Rachel Thomas: Yes. And I would say we are planning to teach an in-person course in Brisbane and that this goal of software development is still in… I mean, the goal of software being kind of all you need and no education being necessary is still-
Jeremy Howard: Probably many years away.
Rachel Thomas: Many years away.
Jeremy Howard: So we’re still doing the loop?
Rachel Thomas: We’re still doing the loop, yeah. Do you want to say more about our move to Australia?
Jeremy Howard: Yeah. I mean, I’m not sure it means much. We’re still doing the same four things and we’re still doing it in the same iterative way. Hopefully the course will probably stay the same length, 14 lessons, two parts of seven each. But what happens is each year the amount we pack in gets bigger because thanks to the software and the research, there’s less to teach and we can do more with less. So hopefully, once you get in this process of each year, at the end of the 14 lessons, you’ll be able to do more and more and more.

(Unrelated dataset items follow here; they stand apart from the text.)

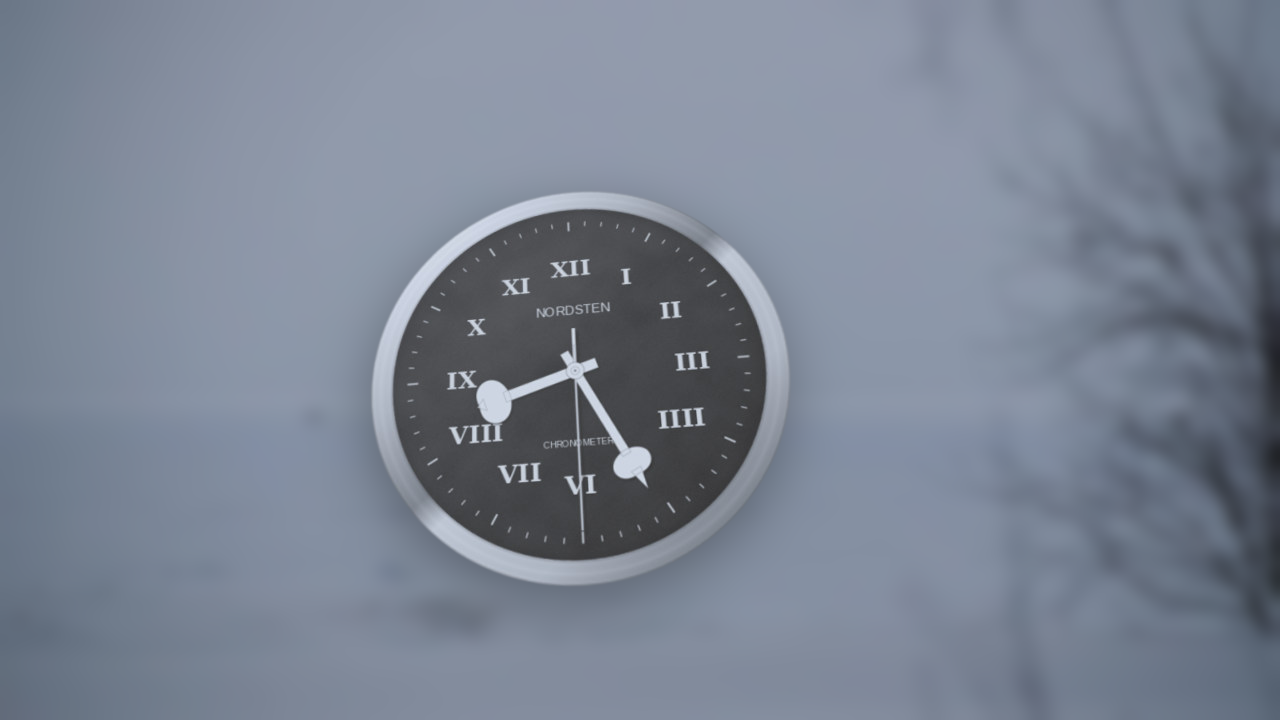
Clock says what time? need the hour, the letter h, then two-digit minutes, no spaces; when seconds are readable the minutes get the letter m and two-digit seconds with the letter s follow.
8h25m30s
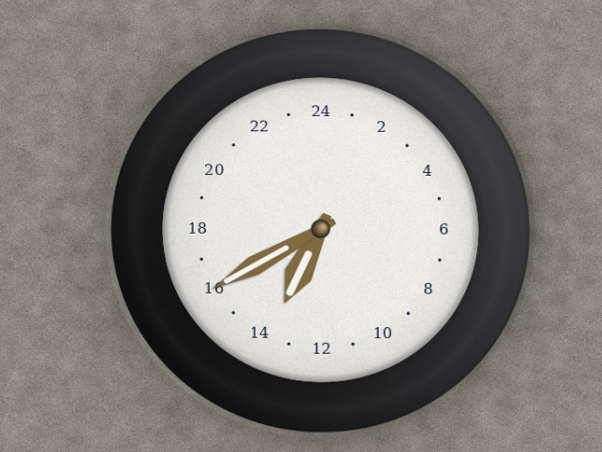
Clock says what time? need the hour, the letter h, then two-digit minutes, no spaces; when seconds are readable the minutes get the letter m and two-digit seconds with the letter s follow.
13h40
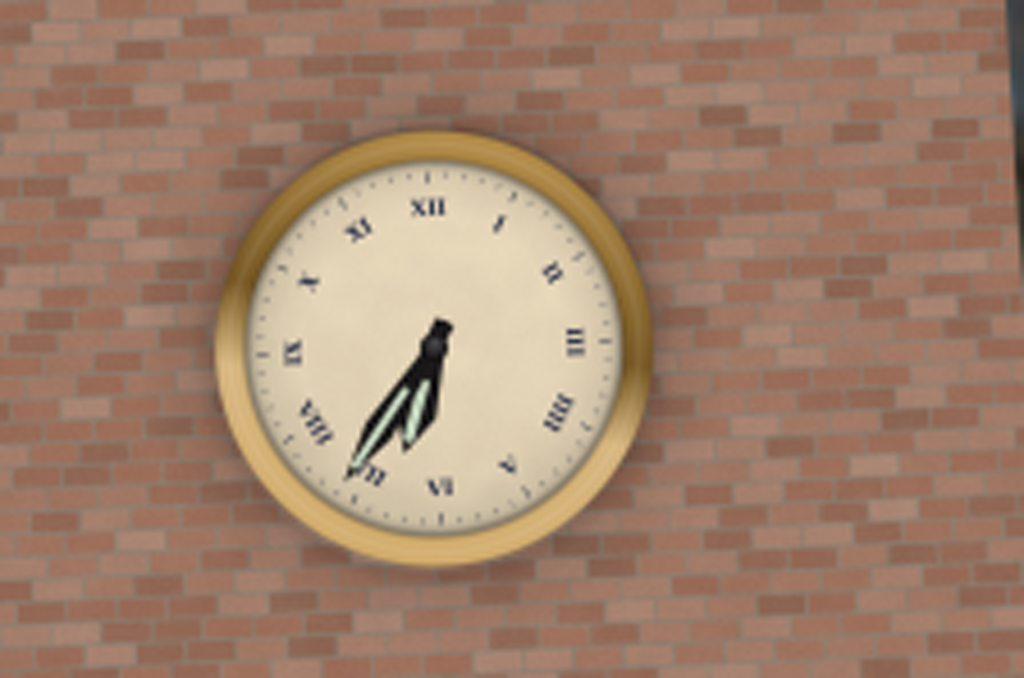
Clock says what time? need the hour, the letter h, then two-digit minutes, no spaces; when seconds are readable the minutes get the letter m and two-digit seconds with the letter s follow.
6h36
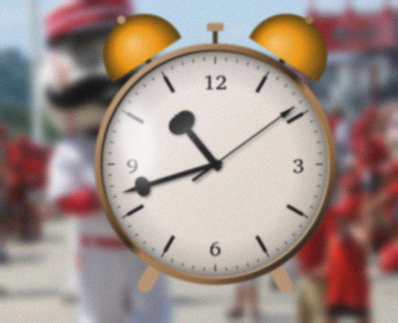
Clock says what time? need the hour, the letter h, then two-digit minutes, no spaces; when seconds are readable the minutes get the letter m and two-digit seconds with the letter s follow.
10h42m09s
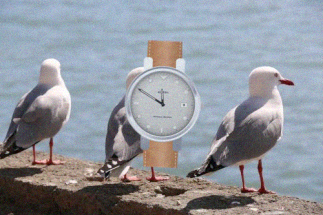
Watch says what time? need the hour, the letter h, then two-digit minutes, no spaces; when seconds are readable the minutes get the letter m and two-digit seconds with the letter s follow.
11h50
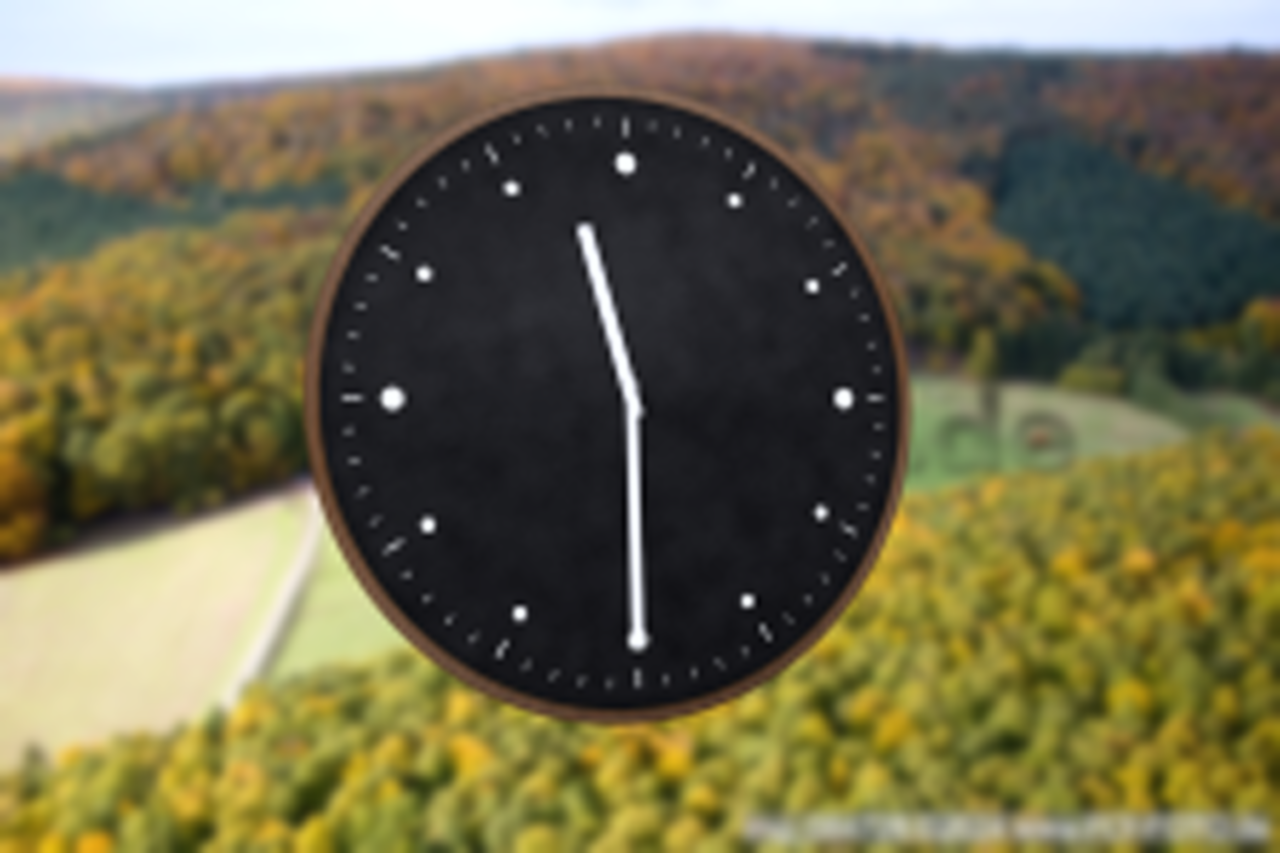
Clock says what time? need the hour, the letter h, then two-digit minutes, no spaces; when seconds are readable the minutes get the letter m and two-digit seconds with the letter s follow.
11h30
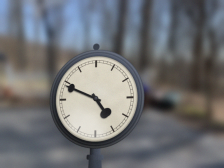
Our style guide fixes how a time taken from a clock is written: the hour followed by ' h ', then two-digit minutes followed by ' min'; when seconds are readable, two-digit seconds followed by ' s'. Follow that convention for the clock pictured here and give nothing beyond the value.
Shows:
4 h 49 min
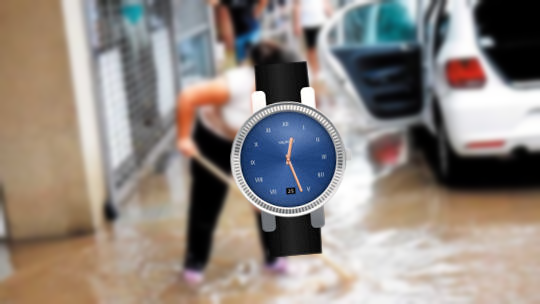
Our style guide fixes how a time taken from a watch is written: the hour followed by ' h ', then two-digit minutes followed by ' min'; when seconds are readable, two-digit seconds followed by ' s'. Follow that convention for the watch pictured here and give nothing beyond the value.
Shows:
12 h 27 min
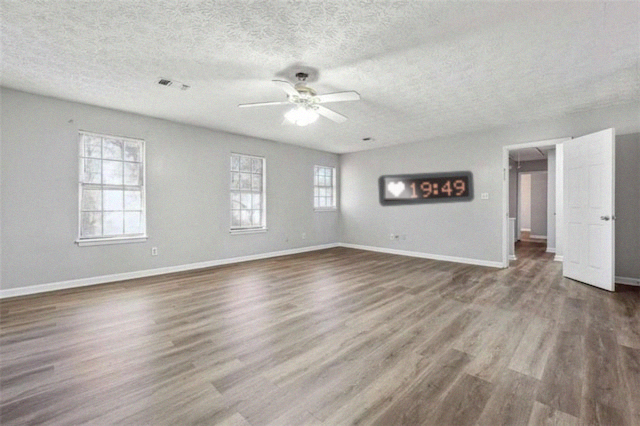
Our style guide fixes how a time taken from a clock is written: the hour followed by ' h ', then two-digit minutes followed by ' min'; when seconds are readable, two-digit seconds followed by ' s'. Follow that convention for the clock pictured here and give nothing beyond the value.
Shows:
19 h 49 min
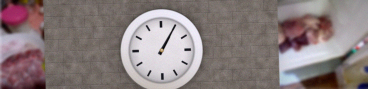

And also we also kind of hope that, and refining this, is working the more we do the course, the fewer lessons most people need.
Jeremy Howard: You know, we don’t want you to do all 14 lessons. We actually want you to ideally to do, have to do no lessons, which is not where we’re at now, but where we’re at now, I think a lot of people just need three lessons to make a reasonably good start, but hopefully we’ll keep making it so that you can do more with less. The answer to what now that we’re in Australia is things will continue to look as much as they do now. I think Rachel actually, you’ve been involved… We’ve been focusing on ethics for the last couple of years now.
Rachel Thomas: Yes, and particularly the last two years, I was founding director of the Center for Applied Data Ethics at the University of San Francisco, so that was my full-time focus.
Jeremy Howard: But hopefully now you might have a bit more time to…
Rachel Thomas: Get back into fast.ai more. I’m excited for it.
Jeremy Howard: Yeah. So thanks everybody for joining us. And I hope you enjoy the rest of your conference.